§ **How to complete this task**: In the visual effects interview below, update the part that opens with the words "SM: For me, when" and closes with "or the actors." by writing it out again with "laptop" changed to "tablet".

You’ll see some pretty amazing technologies, in terms of when a computer is able to track in real-time an entire scene – every pixel of the motion, so that you’re building a computer version of it – which will let you age a character digitally over time. You’ll start to see a lot of directors using high-definition monitors, where there’s a rudimentary version of the visual effect already happening on it. So when you pan the camera up from the girl to King Kong, you’re framing King Kong into your shot, not a bunch of plusses on a green wall.
What has been a motto for us is keeping visual effects out of post-production. They’re thought of this thing that happens later. They really need to be a big part of planning and a big part of production.
Historically, a director would need to be an expert in visual effects if they wanted to push visual effects forward. So you’d have the Zemeckises and the Spielbergs who’d get inside it and understand it, and they’d know what they were doing when they pointed the camera at some empty space, and they could infuse their creative energy into it while imagining what was going on.
Going forward, [directors will be able to] produce good results if [they’re] not a visual effects expert, using some of these tools that let people intuitively use the tools of movie-making to design visual effects.
JR: I’ve seen directors who understand visual effects and those who don’t. It’s difficult for them to visualize something being there that isn’t, or a green-screen set.
SM: For me, when I get on a set with a crew that’s used to working in a particular way, I’d often myself saying, “Guys, give me some room – there’s going to be this thing in the frame.” Now, when I direct a commercial, I have this stand where my laptop goes, and it’s always going, looping some version of the pre-viz. Or I’ll feed it to the playback operator, so that he can be cutting in or overlaying shots. I’m trying to find these ways to communicate to the crew or the actors.

§ **Supplied information**:
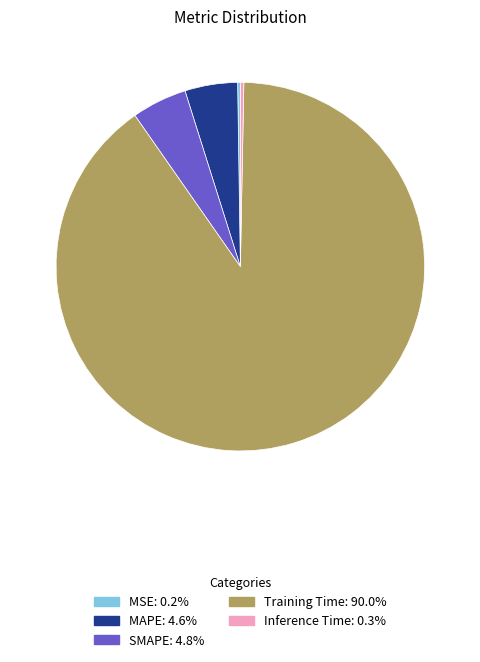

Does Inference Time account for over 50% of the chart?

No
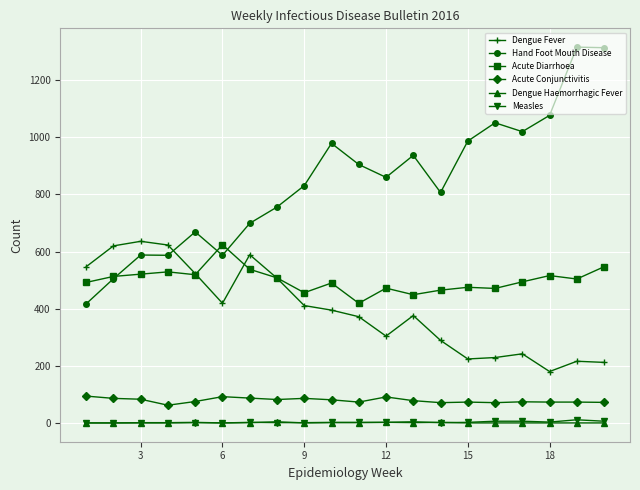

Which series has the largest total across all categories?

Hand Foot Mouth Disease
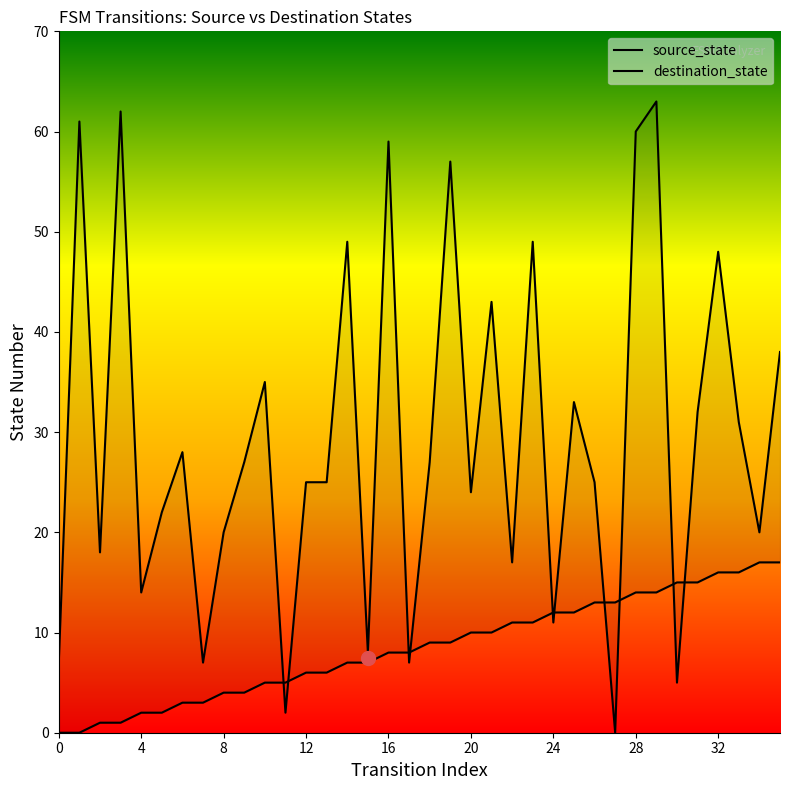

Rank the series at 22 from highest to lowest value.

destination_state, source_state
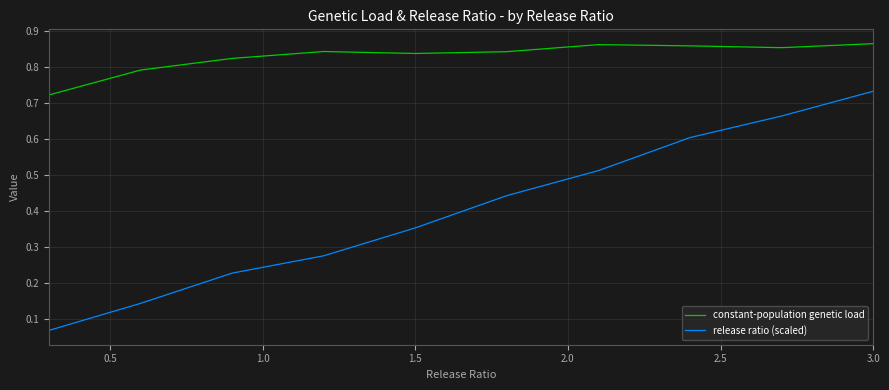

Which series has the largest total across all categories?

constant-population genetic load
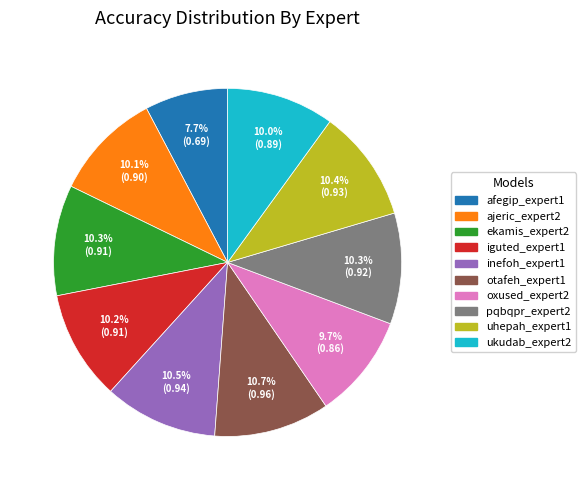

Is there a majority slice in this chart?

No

§ **Solution**:
SM: For me, when I get on a set with a crew that’s used to working in a particular way, I’d often myself saying, “Guys, give me some room – there’s going to be this thing in the frame.” Now, when I direct a commercial, I have this stand where my tablet goes, and it’s always going, looping some version of the pre-viz. Or I’ll feed it to the playback operator, so that he can be cutting in or overlaying shots. I’m trying to find these ways to communicate to the crew or the actors.